Longmont is joining Boulder in a hotter future, with more pollution and potentially worse floods at the hand of a tiny, jewel-colored insect.
The emerald ash borer, glittering green and smaller than a penny, is said to be the most destructive tree pest in North American history. In urban areas near where the invasive species first touched down in the U.S. in 2002, nearly 100 percent of ash trees have been wiped out.
“The urban tree canopy overall provides huge environmental, social, economic benefits to the community,” says Kathleen Alexander, City of Boulder forester, “everything from shading and saving energy, reducing the need for air conditioners to carbon sequestration, carbon storage, reducing the flood risk for the city.”
Trees also essentially breathe in pollutants and gather particulate matter on their leaves, keeping them out of our lungs. They save 850 lives a year in the U.S., as well as preventing 670,000 cases of acute respiratory illness and saving $7 billion in health costs, according to the U.S. Forest Service.
But wherever emerald ash borers go, ash trees die. Tens of millions of trees have been lost since the borer reached the U.S. from Asia almost 15 years ago. Landing first in Michigan, they have now spread to 25 states and two Canadian provinces.
And as of June 6, they were discovered in Longmont. Evidenced by the damage they’ve already caused, it’s believed borers have been there for at least two years, but so far they appear to be localized in a single neighborhood, near Ninth Avenue and Hover Street, close to Golden Ponds Park.
“The good news is we haven’t found it anywhere else yet,” says Ken Wicklund, Longmont forestry supervisor. “I don’t know if good news is the right word there cause it moves so quickly … We can presume that it’s in more parts of the city than just that one neighborhood, but it’s really difficult to detect this thing early on.”
Emerald ash borers were first found in Colorado in 2013 in the City of Boulder and hadn’t shown signs of spreading until now. But that doesn’t mean they haven’t.
“The way this insect works is that it goes undetected early on and you really can’t see the symptoms, but the beetle’s doing its business in the tree,” Wicklund says.
Females lay 40 to 70 eggs at a time and can have as many as 200 in their lifetime.

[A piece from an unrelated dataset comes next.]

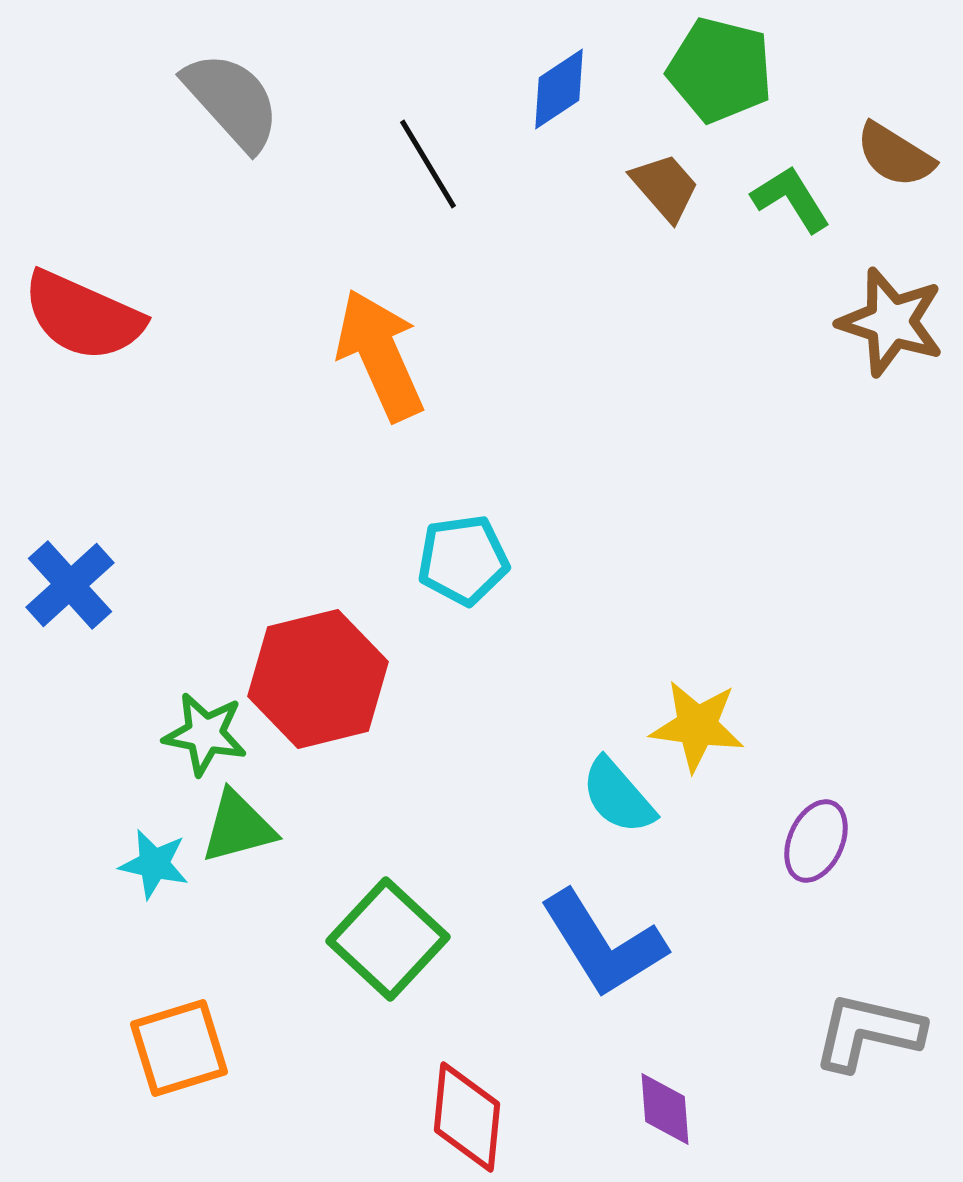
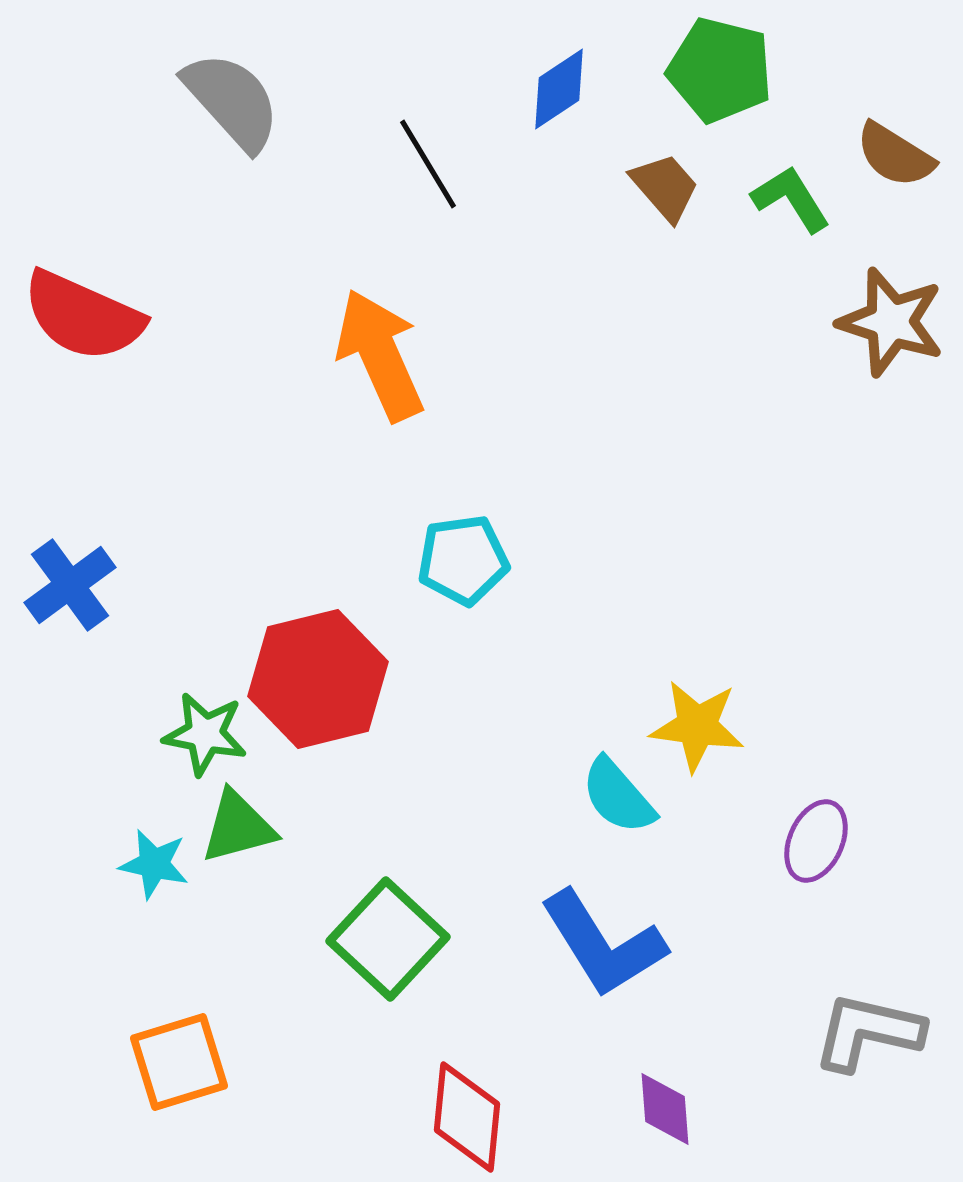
blue cross: rotated 6 degrees clockwise
orange square: moved 14 px down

Wicklund says their prolific breeding and ability to spread quickly is what makes the invasive insect so deadly.
Borers’ larvae live beneath the bark of ash trees, burrowing in meandering S-shaped tunnels and cutting off the tree’s supply of nutrients and water.
Longmont has a plan to treat 900 trees on public land and remove low-quality trees, replacing them with other species. But of the 37,800 ash trees in Longmont, 35,000 are on private land; meaning homeowners are responsible for treating and/or removing infected trees.
“We have more eyes looking than ever,” Wicklund says. “We have contractors looking as they prune trees, our own staff is looking as we’re working on the ash trees, and we’re getting a lot of calls from citizens.”
But what citizens report most often are another insect called a lilac ash borer.
“Emerald ash borer is basically a tree killer,” Wicklund says, “But lilac ash borer can stress out portions of the tree and it can give some symptoms that are similar to emerald ash borer.”
Lilac ash borers appear wasp-like. They leave larger exit holes that aren’t D shaped and tend to single out portions of the tree rather than killing the whole thing.
Alexander suggests property owners consult local certified arborists to determine the best course of action. Pesticides are expensive and have to be administered by a professional throughout the life of the tree. The cheaper option is to remove and replace infested ash trees, which can still cost up to a thousand dollars.
The City of Boulder has a goal of planting 500 new trees a year. Boulder spent $128,000 on the emerald ash borer last year between planting new trees, pesticide treatments, tree removal and debris management. The City anticipates increased tree removal to raise this year’s cost by $40,000 based on the number of dead trees.
“Economically, it’s gonna cost a lot to deal with emerald ash borer,” Alexander says. “Not just for the City of Boulder, but Longmont, Denver, every community out there. Ash makes up a big component of our urban forests here along the Front Range.”
Wicklund says it’s nearly impossible to eradicate the insect. The best chance we have for keeping costs down and minimizing the damages of lost trees is detecting infestations early and planting new trees to take the place of our ash, which will inevitably succumb to the emerald ash borer.